Governments and organisations around the world use these criteria in their decision-making as they address some of the most pressing global issues, or 'megatrends', that we face today.
Global sustainability megatrends
Global megatrends such as population growth, aging societies, rapid economic growth, pressure on resources and urbanisation are the underlying drivers for sustainability, therefore increasing demand for responsible investment.
Your client may be motivated to respond to some of these issues to help make the world a better place, for themselves and for the next generation too. However, it's important to note that there are fundamental investment risks and opportunities associated with many of these trends too. Managing these risks and opportunities through responsible investment approaches can help protect and enhance financial returns. Here are a few examples:
Greenhouse Gas (GHG) emissions, which contribute to climate change, are a by-product of a wide range of industries and the impacts are far-reaching too.
In many countries, industries with high Greenhouse Gas (GHG) emissions, such as energy, mining, petroleum and transportation industries, are affected by regulations dealing with GHG emissions.
Insurance and infrastructure industries are being impacted by adaptation policies in response to climate change. Meanwhile, agriculture, food, beverage companies and tourism industries are being affected by the weather-related impacts of climate change.

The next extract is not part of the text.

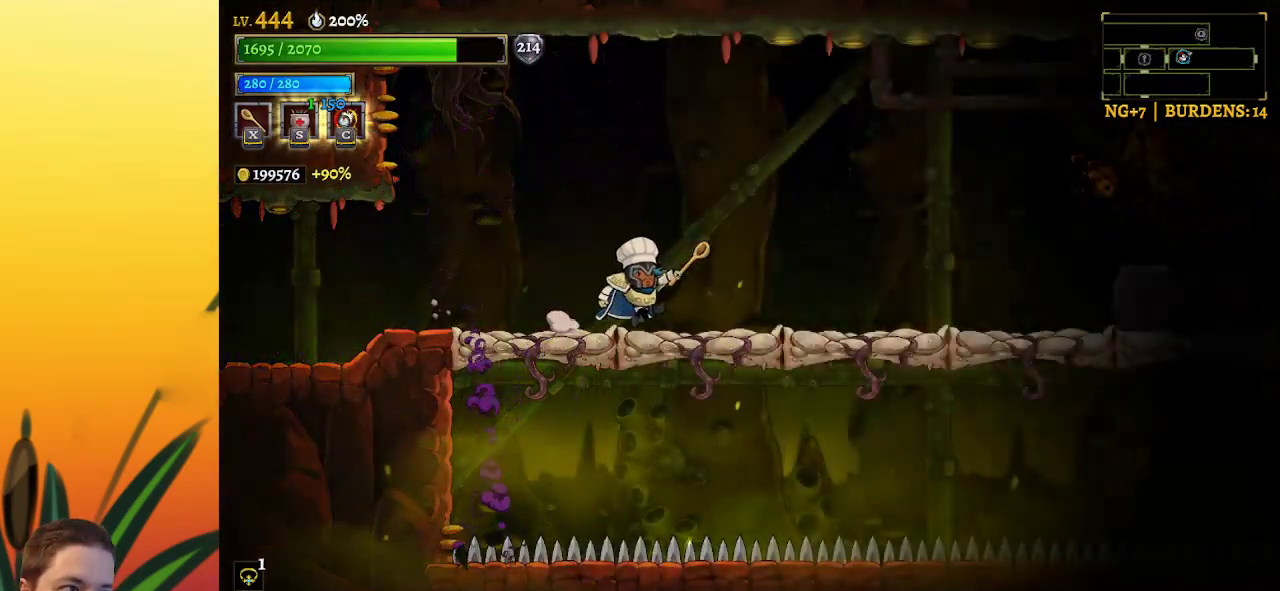
{"keys": ["right"], "events": []}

|Companies offering innovative solutions such as carbon capture and storage systems, renewable energy and companies with low carbon and sustainability commitments stand to benefit from this long-term trend.
The UN describes human rights as the rights inherent to us all as human beings, including the right to life, freedom from slavery and the freedom of opinion and expression.
Unfortunately, human rights violations occur across the world, with particular sectors such as mining clothing and food industries at higher risk.
Companies neglecting human rights are exposed to operational, legal, and regulatory risks and reputation risks, all of which can impact their ability to create value for investors. For example, a clothing manufacturers operation could be undermined by employee strikes and walkouts, legal and regulatory fines and reputational damage leading to reduced consumer demand for their products.
Particularly in high risk sectors, companies paying attention to human rights and ESG factors generally have a lower level of risk.
Companies managing human rights risks and promoting the best labour practices lead to higher employee engagement and retention rates, less health and safety related absences, all of which impact the bottom line. Furthermore, consumers are more likely to buy from a company treating it’s employees well, and may even be willing to pay a premium for this and wider sustainable practices.